La luz de la fe que solo nos guardamos para nosotros mismos se nos echará a perder, ni iluminará a los demás ni servirá para nosotros
Prov.3m 27-35; Sal. 14; Lc. 8, 16-18
Supongamos que un grupo de personas va en una noche
oscura y sin ninguna luz por un camino lleno de dificultades y tropiezos, como
solían ser nuestros caminos en otros tiempos en nuestras zonas - bien lo
sabemos las personas mayores - pero una de esas personas lleva una linterna o
un farol pero que utiliza solo en provecho propio porque solo quiere iluminar
sus pasos, no permitiendo ni ayudando para que el resto pudiera beneficiarse de
dicha luz. ¿Qué pensaríamos de una persona con un comportamiento así egoísta?
Seguro que hasta se lo recriminaríamos porque no sería justo que actuara así dejando
que las otras personas tropiecen, se pongan en dificultades o hasta pueda
peligrar su integridad.
Lo vemos claro, seguramente. Pero, ¿no será eso lo que
estamos haciendo cuando guardamos nuestra fe solo para nosotros y no somos
capaces trasmitirla y hacer partícipes a otros de riqueza y de la luz de la fe?
Aquí tendríamos que decir que igual que una luz que encerramos mucho, la
ocultamos y la cubrimos no nos sirve para nada y al final tenemos el peligro de
que la ahoguemos y se apague, así nos puede suceder con la luz de nuestra fe.
Una fe que no se trasmite es una fe que se ahoga y tiene el peligro hasta de
perderse, porque le estamos mermando o quitando su hondo sentido.

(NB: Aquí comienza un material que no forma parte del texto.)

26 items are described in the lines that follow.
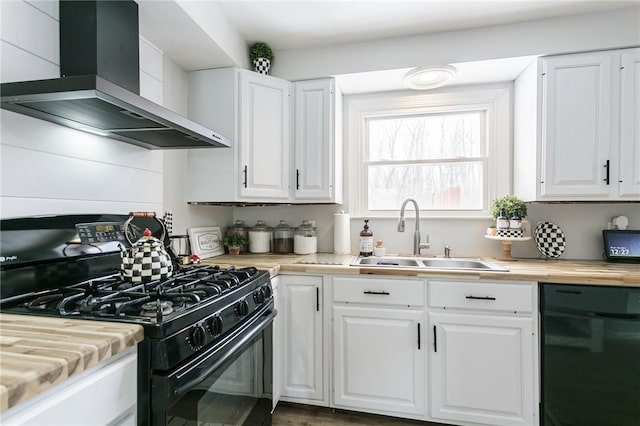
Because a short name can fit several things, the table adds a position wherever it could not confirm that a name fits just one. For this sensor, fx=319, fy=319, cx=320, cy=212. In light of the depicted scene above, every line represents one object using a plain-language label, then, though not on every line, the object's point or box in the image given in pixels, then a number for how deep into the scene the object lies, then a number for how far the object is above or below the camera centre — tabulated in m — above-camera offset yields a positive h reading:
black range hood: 0.98 +0.37
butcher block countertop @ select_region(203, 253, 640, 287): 1.61 -0.34
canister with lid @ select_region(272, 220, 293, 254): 2.53 -0.24
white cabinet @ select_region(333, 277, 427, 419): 1.81 -0.78
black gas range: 0.89 -0.32
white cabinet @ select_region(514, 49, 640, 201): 1.89 +0.51
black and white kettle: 1.16 -0.19
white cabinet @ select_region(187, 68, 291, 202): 2.12 +0.52
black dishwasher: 1.58 -0.73
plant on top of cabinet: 2.26 +1.10
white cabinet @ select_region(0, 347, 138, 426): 0.64 -0.43
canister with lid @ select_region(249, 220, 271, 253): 2.52 -0.24
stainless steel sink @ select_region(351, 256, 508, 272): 2.18 -0.36
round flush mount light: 2.07 +0.90
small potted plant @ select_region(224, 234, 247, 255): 2.43 -0.25
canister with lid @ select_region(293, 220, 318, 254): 2.47 -0.23
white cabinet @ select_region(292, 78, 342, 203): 2.29 +0.50
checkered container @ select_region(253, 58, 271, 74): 2.27 +1.04
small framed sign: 2.16 -0.22
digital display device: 2.04 -0.23
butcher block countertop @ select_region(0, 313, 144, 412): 0.61 -0.32
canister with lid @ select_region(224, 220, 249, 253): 2.52 -0.17
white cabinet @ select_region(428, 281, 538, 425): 1.68 -0.77
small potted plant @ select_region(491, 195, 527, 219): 2.17 +0.03
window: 2.42 +0.47
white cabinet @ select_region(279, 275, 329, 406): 1.93 -0.80
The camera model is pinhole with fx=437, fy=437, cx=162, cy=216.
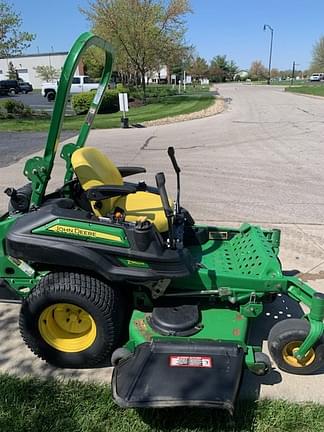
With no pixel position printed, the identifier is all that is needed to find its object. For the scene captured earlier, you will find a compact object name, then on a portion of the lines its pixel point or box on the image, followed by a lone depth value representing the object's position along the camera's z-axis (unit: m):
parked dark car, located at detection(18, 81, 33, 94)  45.73
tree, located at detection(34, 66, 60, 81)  57.34
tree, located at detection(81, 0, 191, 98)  23.44
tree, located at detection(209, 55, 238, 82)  89.96
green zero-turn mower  2.33
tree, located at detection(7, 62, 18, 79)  57.34
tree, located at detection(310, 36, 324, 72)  80.54
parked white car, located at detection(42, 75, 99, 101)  30.25
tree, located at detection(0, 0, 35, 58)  18.64
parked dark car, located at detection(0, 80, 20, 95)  41.41
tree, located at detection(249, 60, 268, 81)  101.19
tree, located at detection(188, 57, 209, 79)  71.79
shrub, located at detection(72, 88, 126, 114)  19.53
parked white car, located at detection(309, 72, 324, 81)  77.38
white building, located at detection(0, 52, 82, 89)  68.88
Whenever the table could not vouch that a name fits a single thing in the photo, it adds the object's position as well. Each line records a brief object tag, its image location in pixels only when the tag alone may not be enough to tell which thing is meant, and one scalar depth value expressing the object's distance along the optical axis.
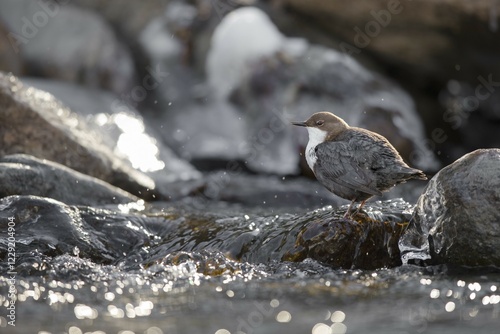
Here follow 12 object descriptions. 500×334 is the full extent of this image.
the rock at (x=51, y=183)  13.66
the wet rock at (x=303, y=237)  11.34
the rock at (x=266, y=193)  17.58
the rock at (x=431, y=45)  21.92
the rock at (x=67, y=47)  24.37
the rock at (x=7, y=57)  23.64
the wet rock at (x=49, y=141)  16.23
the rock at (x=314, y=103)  21.33
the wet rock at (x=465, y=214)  10.58
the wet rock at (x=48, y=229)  11.49
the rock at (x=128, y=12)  25.84
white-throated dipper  11.55
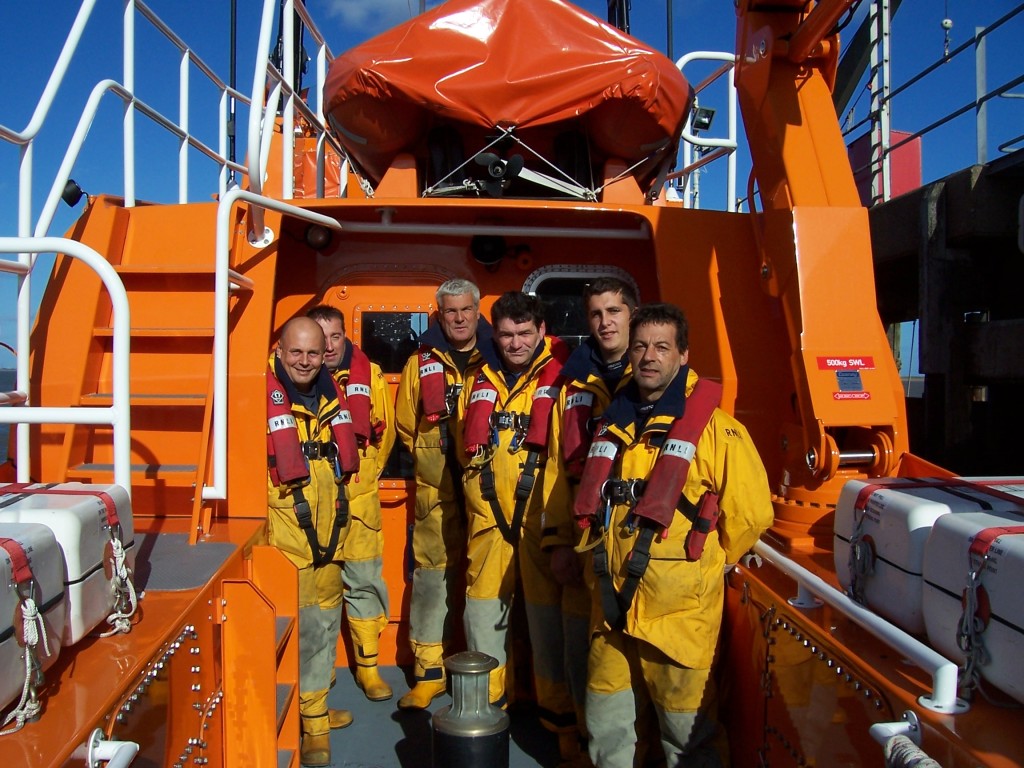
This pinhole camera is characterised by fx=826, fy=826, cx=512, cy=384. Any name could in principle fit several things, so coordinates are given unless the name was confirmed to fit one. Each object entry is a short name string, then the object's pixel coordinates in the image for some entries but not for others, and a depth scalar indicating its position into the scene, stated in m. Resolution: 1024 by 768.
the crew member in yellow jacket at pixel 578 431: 2.81
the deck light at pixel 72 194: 3.21
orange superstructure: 2.02
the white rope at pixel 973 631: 1.63
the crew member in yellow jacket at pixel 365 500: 3.41
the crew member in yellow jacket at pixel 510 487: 3.13
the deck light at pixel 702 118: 4.87
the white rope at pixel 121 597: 1.84
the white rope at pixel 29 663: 1.42
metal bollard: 2.23
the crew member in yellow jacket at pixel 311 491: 3.08
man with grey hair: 3.43
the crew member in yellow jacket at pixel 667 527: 2.36
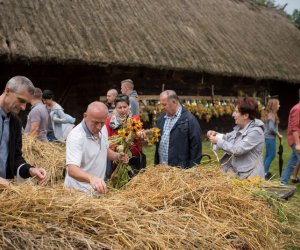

De eso nos ha hablado hoy Jesús en el Evangelio. ‘Nadie enciende un candil y lo tapa con una
vasija o lo mete debajo de la cama; lo pone en el candelero para que los que
entren tengan luz’. La luz es para iluminar, para que nos ayude a caminar o
a encontrar el rumbo del camino, para que nos haga ver las cosas y no
tropecemos en los obstáculos, para que podamos admirar la belleza de los
colores o sepamos orientarnos en lo desconocido. No ocultamos la luz; la
ponemos en el lugar oportuno, bien alto para que pueda iluminar a todos.
Es lo que tenemos que hacer con nuestra fe. No nos
podemos contentar con que nos ilumine a nosotros sino que tenemos que procurar
que ilumine también la vida de los demás. Cuando aun no hemos llegado a
descubrir que no nos la podemos guardar para nosotros sin compartirla con los
demás, sin comunicarla a los otros, significa que algo aun le falta a nuestra
fe para que sea verdadera, que aun tenemos que madurarla mucho más.
Y ya sabemos que cuando no la maduramos lo
suficientemente bien tenemos el peligro que se nos dañe, se nos eche a perder o
incluso lleguemos a perderla. Experiencias conocemos de personas que nos
parecían quizá de mucha fe o muy religiosas, pero un día vimos que se fueron
enfriando, fueron dejando atrás cosas importantes en la vivencia de esa fe y
hasta llegaron a vivir como si no la tuvieran; es señal de que esa fe no se
había madurado lo suficiente, se había podido quedar solo en apariencias, o la
habíamos vivido de una forma egoísta.
Por eso tanto se nos habla del compromiso misionero de
nuestra fe; por eso cuando reflexionábamos hace unos días sobre la parábola del
sembrador no solo pensábamos en como nosotros ser buena tierra que acogiera esa
semilla, sino decíamos que también era una llamada para que ayudáramos a los
demás a ser buena tierra que acogiera esa Palabra y se dejaran iluminar también
por ella.
Es el compromiso de ser luz para los demás. Es el
mandato que le escuchamos en otro momento del Evangelio a Jesús que nos dice
que tenemos que ser luz del mundo, reflejando siempre esa luz de Cristo.
La linterna no la podemos querer para nosotros solos y
solo ilumine nuestros pasos, sino que la luz tenemos que hacer que llegue a los
demás y aproveche a todos. Es el envío misionero que Jesús nos hace. Es lo que
nos recuerda hoy el evangelio cuando nos dice que la que se enciende en el candil
hay que ponerla, no debajo de la cama, sino en el candelero bien alto para que
ilumine a todos. La luz de la fe que solo nos guardamos para nosotros mismos se
nos echará a perder, ni iluminará a los demás ni servirá para nosotros.